• **WHAT YOU SHOULD DO**
Without including any images, set down the records below exactly.

···

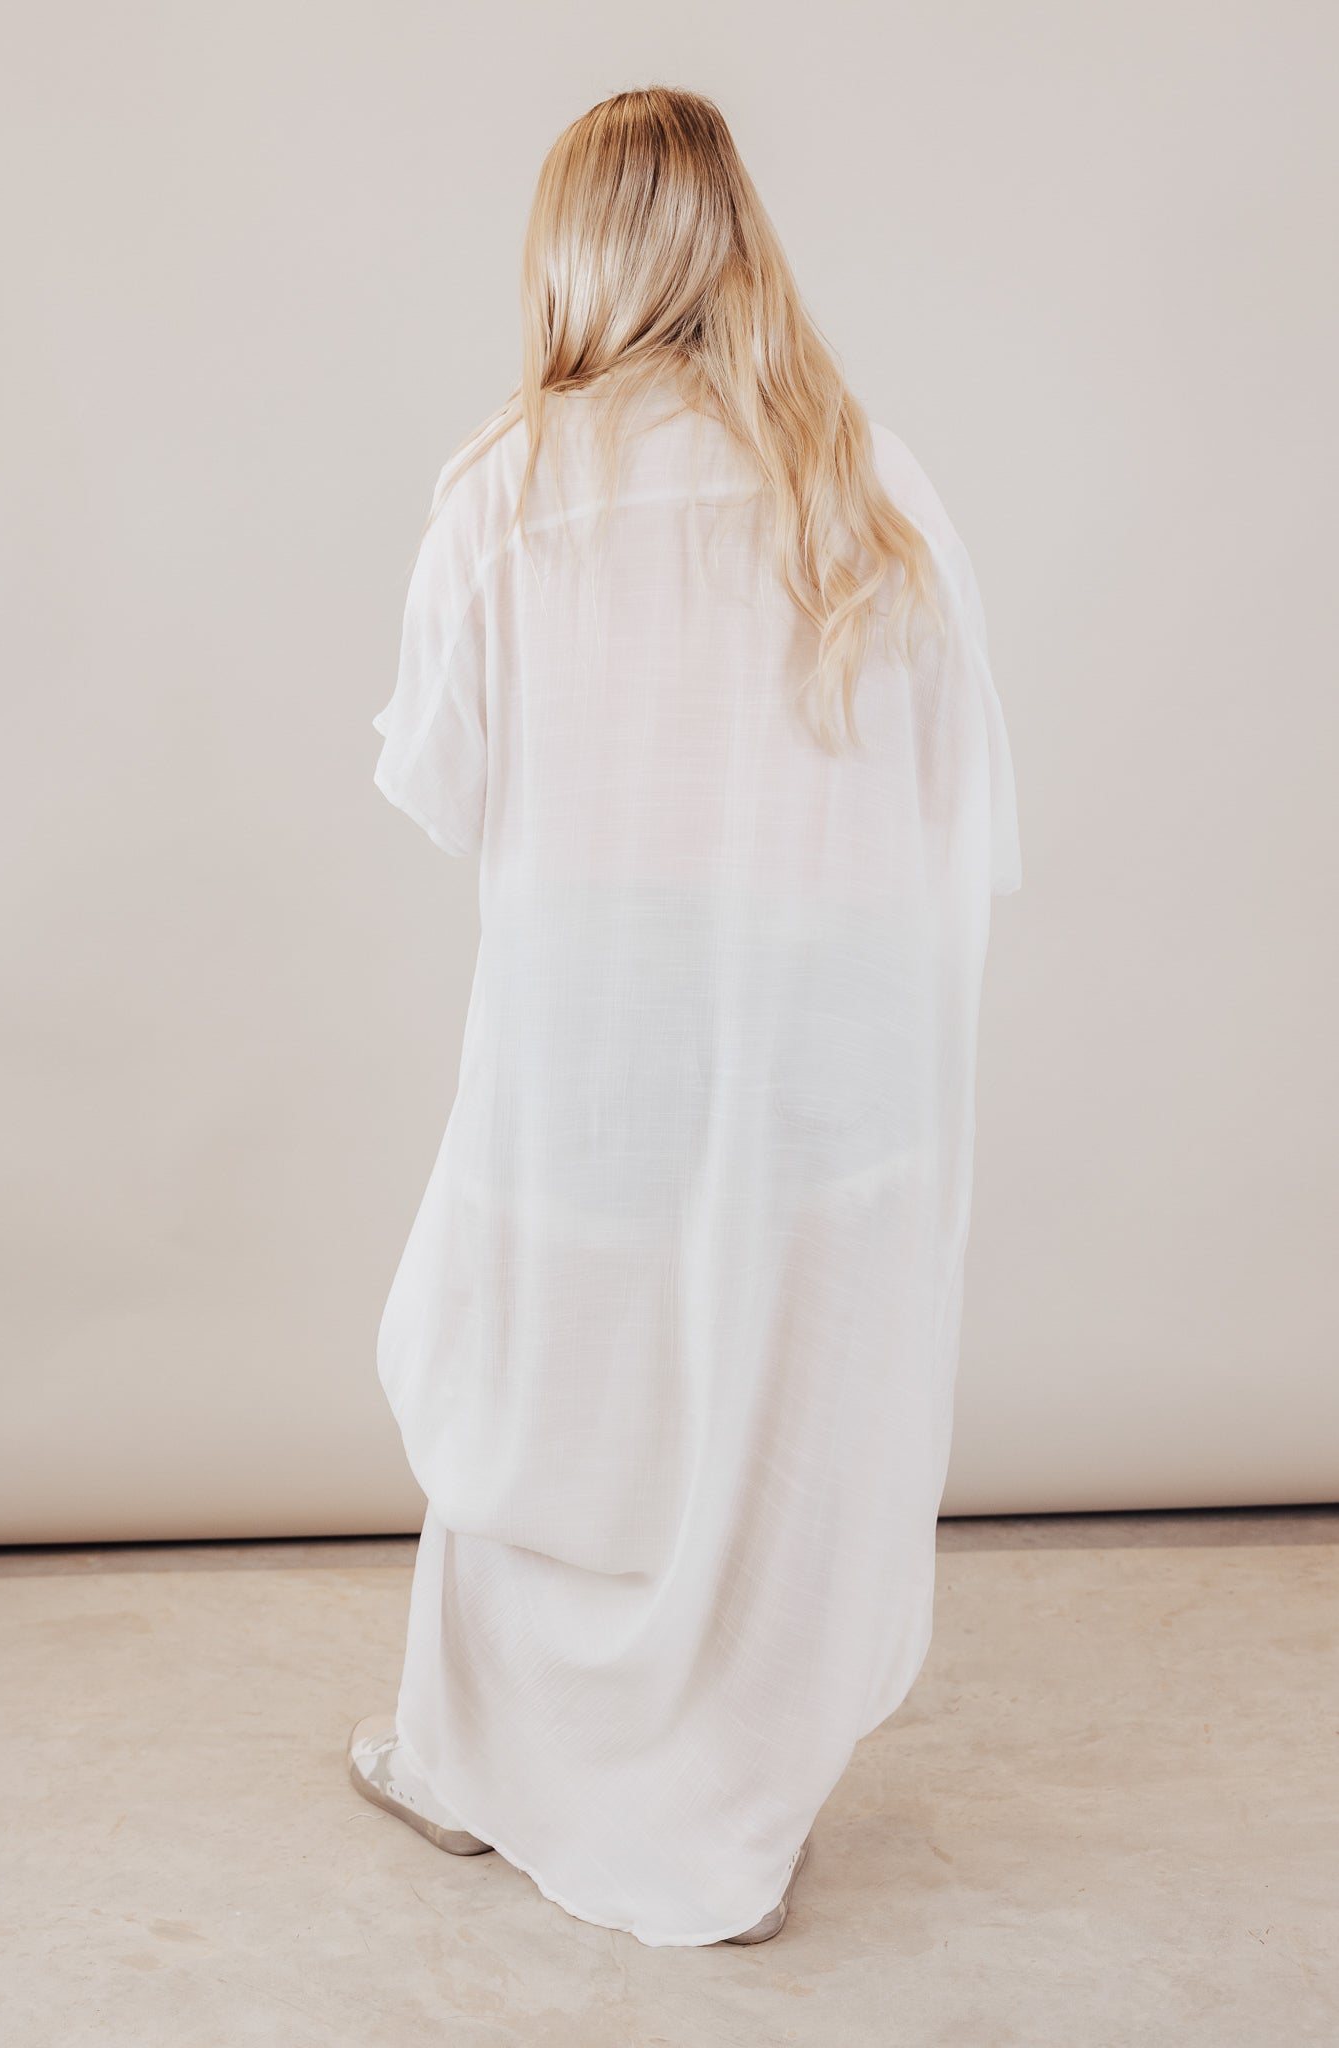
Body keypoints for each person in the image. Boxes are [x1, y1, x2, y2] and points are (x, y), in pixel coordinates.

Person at [348, 84, 1022, 1949]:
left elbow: (443, 780)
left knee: (558, 1383)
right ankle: (731, 1786)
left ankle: (475, 1762)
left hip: (599, 1050)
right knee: (767, 1395)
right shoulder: (869, 481)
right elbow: (954, 802)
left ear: (574, 247)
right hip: (826, 1063)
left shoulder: (511, 485)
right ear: (738, 241)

···

• **WRITTEN RESPONSE**
Body keypoints for each person in the image. Boxes are [x1, y1, x2, y2] and points are (x, y), in pixel coordinates.

Person at [348, 84, 1022, 1949]:
left elbow: (443, 780)
left knee: (558, 1383)
right ankle: (731, 1786)
left ankle: (475, 1762)
left hip: (599, 1050)
right knee: (767, 1395)
right shoulder: (869, 481)
right elbow: (954, 802)
left ear: (574, 247)
right hip: (826, 1063)
left shoulder: (511, 485)
right ear: (738, 241)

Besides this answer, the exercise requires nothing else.